Rudenko stared into the man’s terror-stricken eyes.

“He’s my wife’s uncle. Why is he here?” Rudenko mumbled.

Parchuk was bent forward, his head down. One of the secret policemen tapped him lightly on the broken jaw, and the old man groaned loudly and raised his head to stare at the form under the light. Parchuk began to wail. Baranov ran to him and screamed: “Stop this, Parchuk. Look at him and see what stubbornness gets you.”

The old professor sobbed: “Grigor, Grigor, I am so sorry I did this to you.”

Baranov said: “That’s all I wanted to know.” He took his pistol and placed the barrel in the professor’s right ear.

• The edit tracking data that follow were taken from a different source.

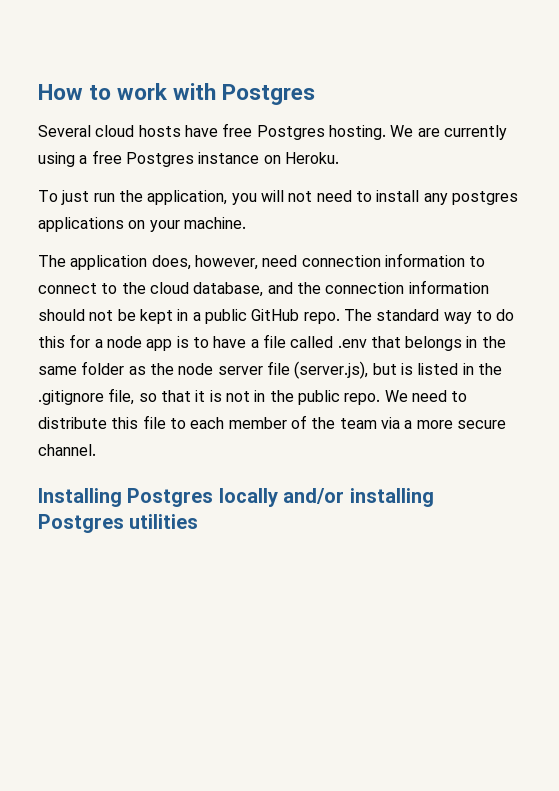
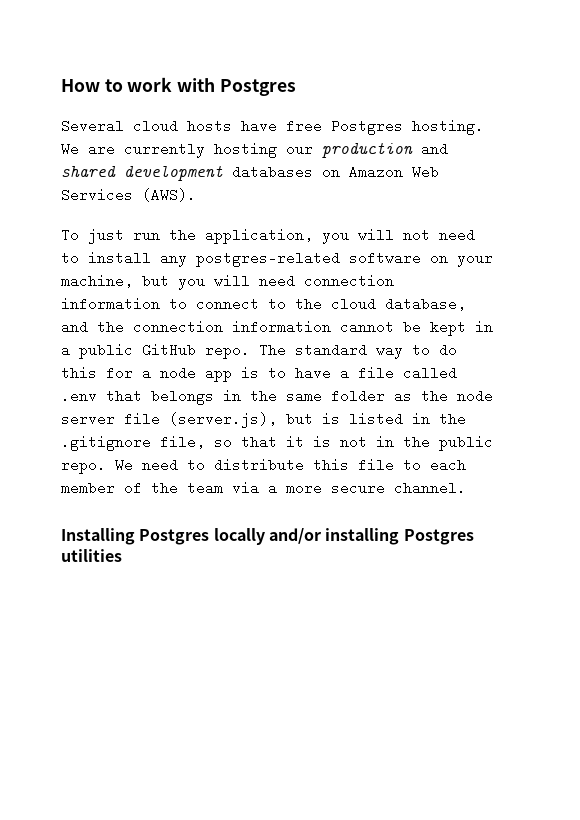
[38,150,339,167] using a free Postgres instance on Heroku. -> [214,142,448,158] [61,165,439,181] [61,188,196,202] hosting our production and shared development databases on Amazon Web Services (AWS).
[451,191,518,205] [38,217,246,232] [38,255,258,270] postgres applications on your machine. // The application does, however, -> [196,251,493,267] [61,274,250,290] postgres-related software on your machine, but you will
[38,309,114,321] should not -> [340,320,394,334] cannot

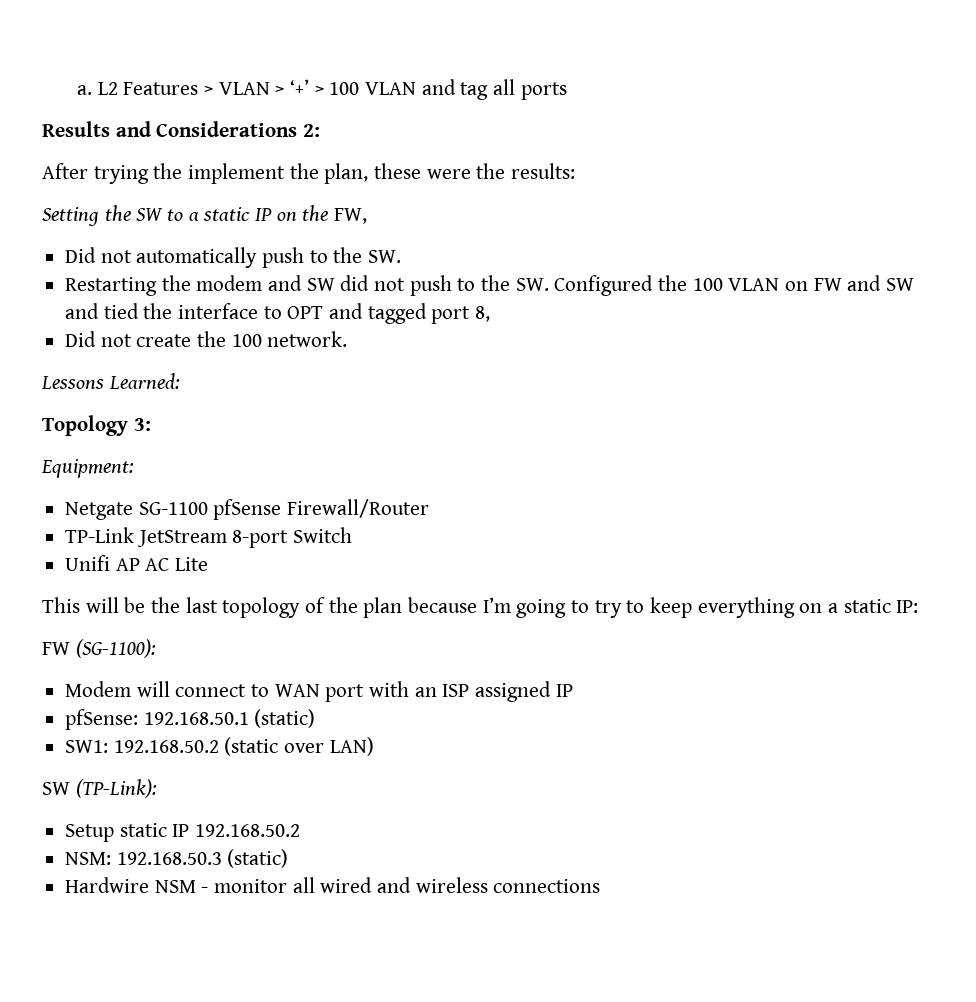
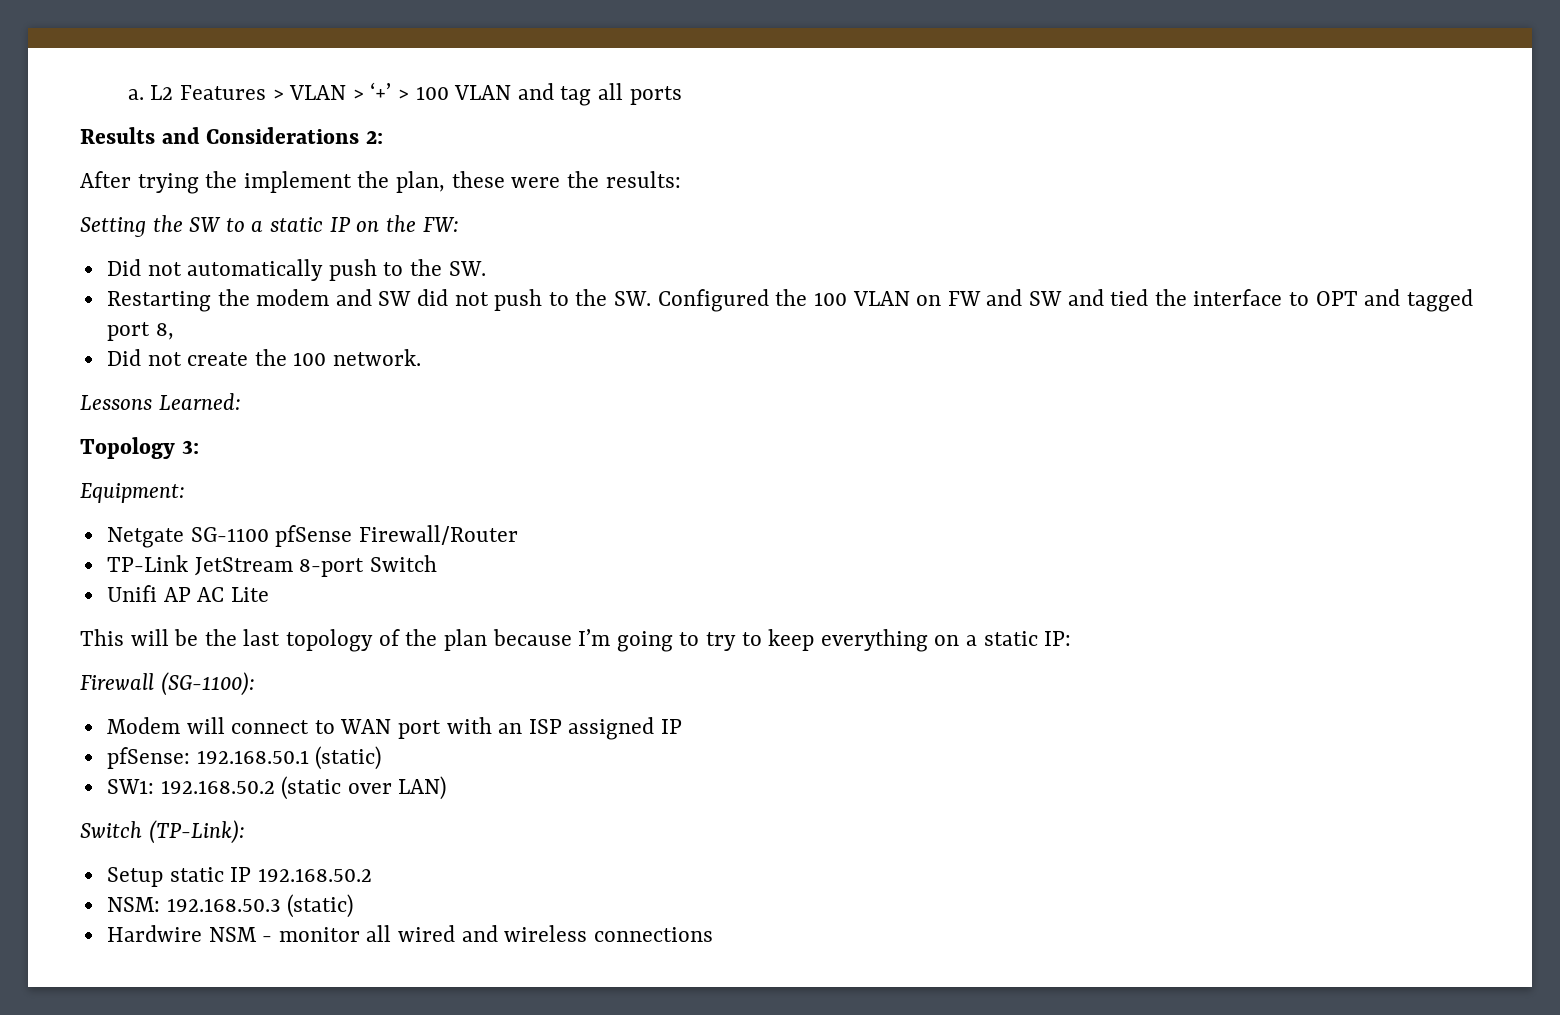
[334,208,368,224] FW, -> [422,217,459,232] FW:
[42,642,70,655] FW -> [80,673,154,690] Firewall
[42,782,70,795] SW -> [80,821,142,838] Switch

“Say good-bye to Grigor, traitor.” As the professor tried to swing away from the gun, Baranov pressed the trigger, and a bullet ripped into Parchuk’s head. He crumpled into a heap.

Grigor Rudenko stared at the body, but felt too numb to utter a sound. Baranov ordered the corpse taken out and said calmly to Rudenko, “Let’s you and I have another chat.” He led Grigor to the table where the man in the white coat waited with the needle.

Grigor Rudenko was listening again to Tchaikovsky’s Swan Lake. He now looked forward to his visits to the antiseptic white room at the end of the hall because he could hear his favorite ballet in the brief intervals when he was not under the influence of sodium pentothal. That pleasure combined with his visits to Sheila and Karl during his reveries made Grigor eagerly anticipate the moments when Baranov summoned him for friendly chats.

As Dr. Senski plunged the needle into his vein, Grigor tried to keep time to the music with his hand but he floated slowly away from Lubianka.

Baranov’s voice was calm and quite pleasant.

“Grigor, I never mentioned this before, but did you ever have any dealings with other embassies in Moscow?”

Karl Richter interrupted Baranov, and Grigor was happy. “Grigor, you drive, and I’ll be in the back seat with Maureen. And don’t keep turning around with wisecracks.

“What about the French, Grigor?”

“I knew Maurice Debran there very well.”

“Hasn’t he been transferred back to Paris?”

“Stop driving so fast, Grigor. You’ll kill us all.” Sheila was very nervous but suddenly laughed gaily when Grigor pulled into the lovers’ lane near the lake.

“Yes, he went back last Sunday.”

“Did you see him off?”

“No, but I was at his apartment on Saturday night.”

“Did you give him anything?”

Grigor kissed Sheila’s lips. Her eyes were closed and her honey-colored hair tickled his nose.